More than 1,000 residents, visitors and shoppers have so far signed the petition to have free parking in Lewes on Saturdays and 30 minutes free Monday to Friday on School Hill.
It has ben organised by Independent Stephen Catlin (Priory Ward) and he is still not satisfied! Like Oliver Twist he wants some more – “as many again and then some, if we can,” he said.
The closing date has been set for October 19 so there is still time.
Cllr Catlin revealed that official figures show a steady decline in parking revenue on School Hill since 2011. From £54,107.70 in that year, through £51,860.20 in 2012 to £26,692.75 in the first seven months of the current calendar year.
“And when one considers the recent price hike, the falling receipts indicate that even fewer people are coming than the figures may suggest,” Cllr Catlin said.
“It is worth noting that before the present scheme was introduced and when Lewes District Council ran the off-street car parks alone, the nett surplus District-wide, amounted to more than £100,000 annually. And that was when it cost no more than 50p to park for most of the day. What has gone wrong? Why does it cost so much? The scheme is not working and needs to be abandoned or rethought.”

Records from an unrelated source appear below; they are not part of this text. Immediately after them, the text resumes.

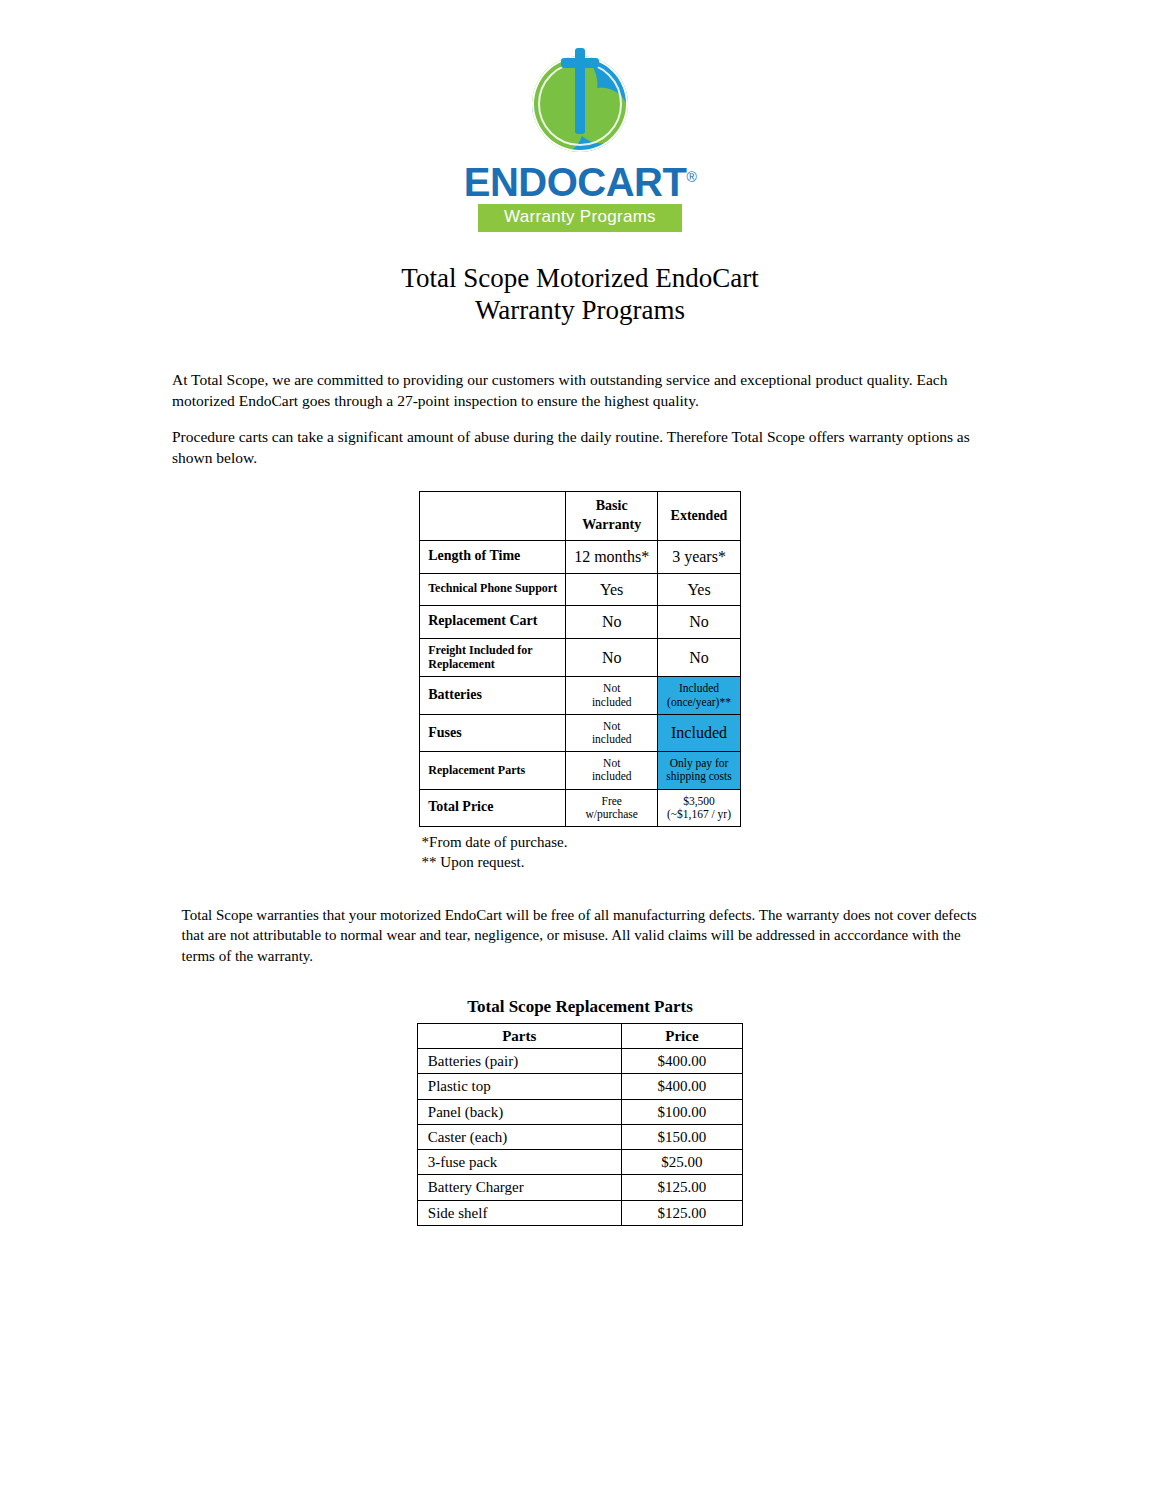ENDOCART®
Warranty Programs
Total Scope Motorized EndoCart
Warranty Programs
At Total Scope, we are committed to providing our customers with outstanding service and exceptional product quality. Each motorized EndoCart goes through a 27-point inspection to ensure the highest quality.
Procedure carts can take a significant amount of abuse during the daily routine. Therefore Total Scope offers warranty options as shown below.
| | Basic Warranty | Extended |
| --- | --- | --- |
| Length of Time | 12 months* | 3 years* |
| Technical Phone Support | Yes | Yes |
| Replacement Cart | No | No |
| Freight Included for Replacement | No | No |
| Batteries | Not included | Included (once/year)** |
| Fuses | Not included | Included |
| Replacement Parts | Not included | Only pay for shipping costs |
| Total Price | Free w/purchase | $3,500 (~$1,167 / yr) |
*From date of purchase.
** Upon request.
Total Scope warranties that your motorized EndoCart will be free of all manufacturring defects. The warranty does not cover defects that are not attributable to normal wear and tear, negligence, or misuse. All valid claims will be addressed in acccordance with the terms of the warranty.
Total Scope Replacement Parts
| Parts | Price |
| --- | --- |
| Batteries (pair) | $400.00 |
| Plastic top | $400.00 |
| Panel (back) | $100.00 |
| Caster (each) | $150.00 |
| 3-fuse pack | $25.00 |
| Battery Charger | $125.00 |
| Side shelf | $125.00 |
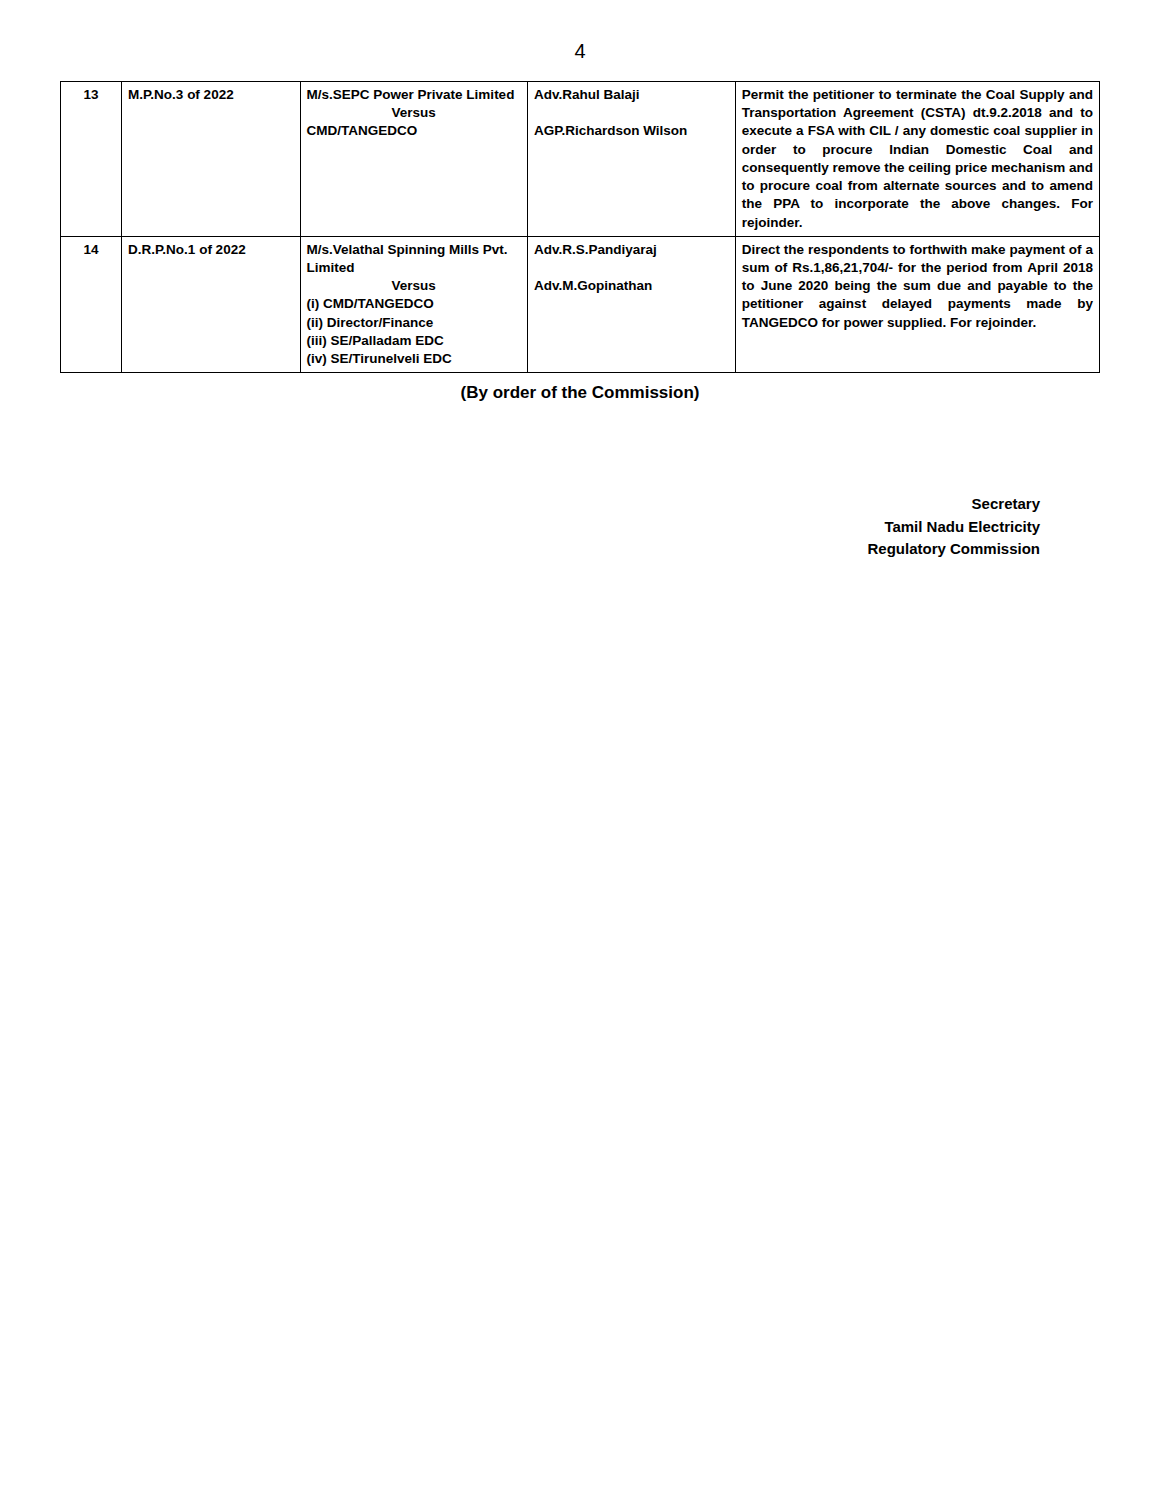4
| 13 | M.P.No.3 of 2022 | M/s.SEPC Power Private Limited Versus CMD/TANGEDCO | Adv.Rahul Balaji AGP.Richardson Wilson | Permit the petitioner to terminate the Coal Supply and Transportation Agreement (CSTA) dt.9.2.2018 and to execute a FSA with CIL / any domestic coal supplier in order to procure Indian Domestic Coal and consequently remove the ceiling price mechanism and to procure coal from alternate sources and to amend the PPA to incorporate the above changes. For rejoinder. |
| 14 | D.R.P.No.1 of 2022 | M/s.Velathal Spinning Mills Pvt. Limited Versus (i) CMD/TANGEDCO (ii) Director/Finance (iii) SE/Palladam EDC (iv) SE/Tirunelveli EDC | Adv.R.S.Pandiyaraj Adv.M.Gopinathan | Direct the respondents to forthwith make payment of a sum of Rs.1,86,21,704/- for the period from April 2018 to June 2020 being the sum due and payable to the petitioner against delayed payments made by TANGEDCO for power supplied. For rejoinder. |
(By order of the Commission)
Secretary
Tamil Nadu Electricity
Regulatory Commission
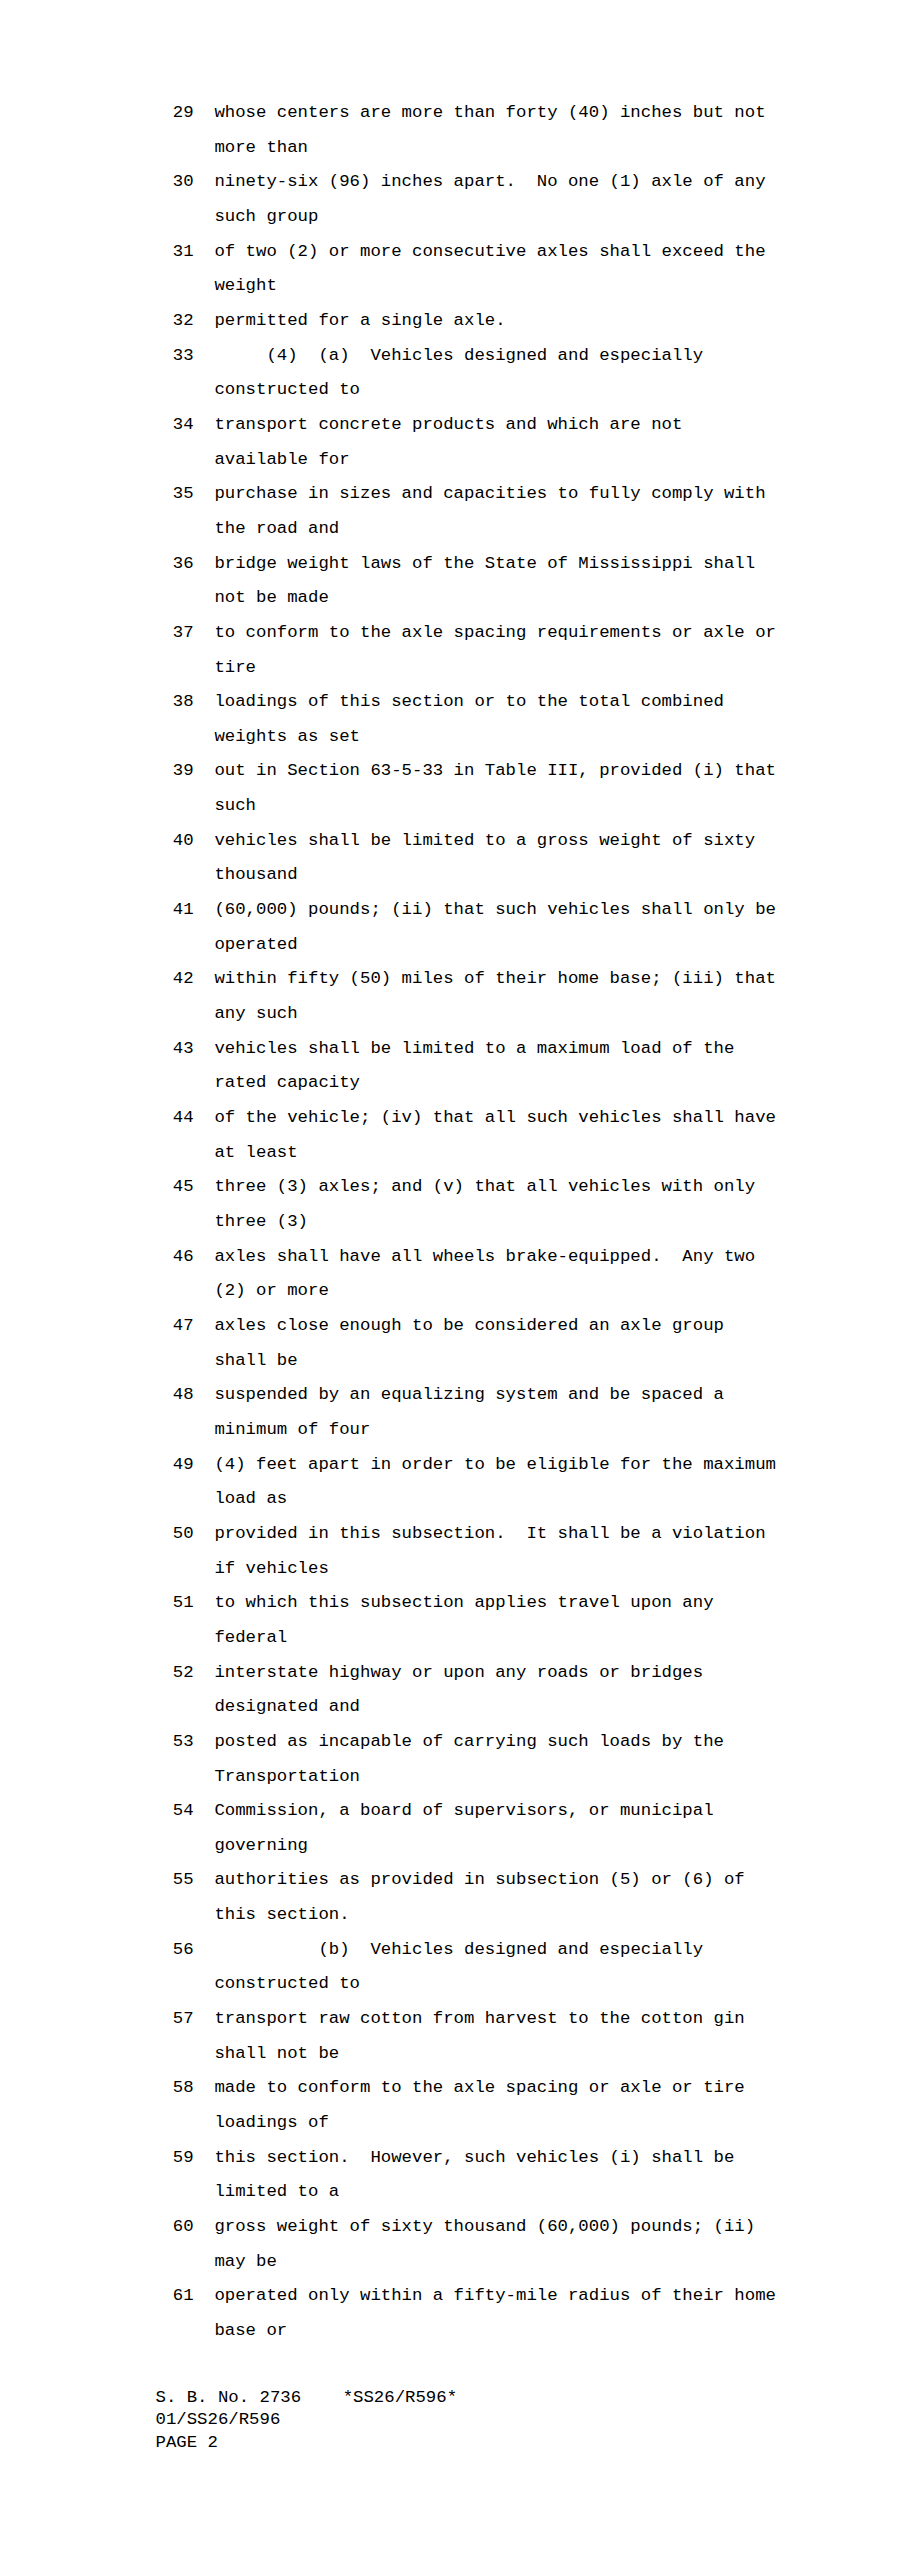29 whose centers are more than forty (40) inches but not more than
30 ninety-six (96) inches apart. No one (1) axle of any such group
31 of two (2) or more consecutive axles shall exceed the weight
32 permitted for a single axle.
33 (4) (a) Vehicles designed and especially constructed to
34 transport concrete products and which are not available for
35 purchase in sizes and capacities to fully comply with the road and
36 bridge weight laws of the State of Mississippi shall not be made
37 to conform to the axle spacing requirements or axle or tire
38 loadings of this section or to the total combined weights as set
39 out in Section 63-5-33 in Table III, provided (i) that such
40 vehicles shall be limited to a gross weight of sixty thousand
41(60,000) pounds; (ii) that such vehicles shall only be operated
42 within fifty (50) miles of their home base; (iii) that any such
43 vehicles shall be limited to a maximum load of the rated capacity
44 of the vehicle; (iv) that all such vehicles shall have at least
45 three (3) axles; and (v) that all vehicles with only three (3)
46 axles shall have all wheels brake-equipped. Any two (2) or more
47 axles close enough to be considered an axle group shall be
48 suspended by an equalizing system and be spaced a minimum of four
49(4) feet apart in order to be eligible for the maximum load as
50 provided in this subsection. It shall be a violation if vehicles
51 to which this subsection applies travel upon any federal
52 interstate highway or upon any roads or bridges designated and
53 posted as incapable of carrying such loads by the Transportation
54 Commission, a board of supervisors, or municipal governing
55 authorities as provided in subsection (5) or (6) of this section.
56 (b) Vehicles designed and especially constructed to
57 transport raw cotton from harvest to the cotton gin shall not be
58 made to conform to the axle spacing or axle or tire loadings of
59 this section. However, such vehicles (i) shall be limited to a
60 gross weight of sixty thousand (60,000) pounds; (ii) may be
61 operated only within a fifty-mile radius of their home base or
S. B. No. 2736 *SS26/R596*
01/SS26/R596
PAGE 2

Cllr Catlin continued: “Some months ago, when I first advocated free Saturday parking, the Chief Executive of Lewes District Council told me that we had no chance, and that what Lewes needed was better shops! Unless we can bring people to the town to show there is footfall, the better shops she advocates just will not come. If Lewes is to survive and regain its pre-eminence we must have much cheaper parking.
“Shopkeepers such as David Quinn at Barbican Carpets tell of customers saying they don’t come to Lewes very much these days. They spend ages trying to park and then pay heavily for it. No wonder they go elsewhere!”
Shops holding the petition, which is supported by the Chamber of Commerce, include Castle Sandwich Bar, Hugh Rae Outfitters, Barclays Bank, Equilibrium, Lewes Luggage, Robson’s Cafe, Harveys retail shop, Clarke’s the Jewellers, Louis Potts and Pastorale Antiques.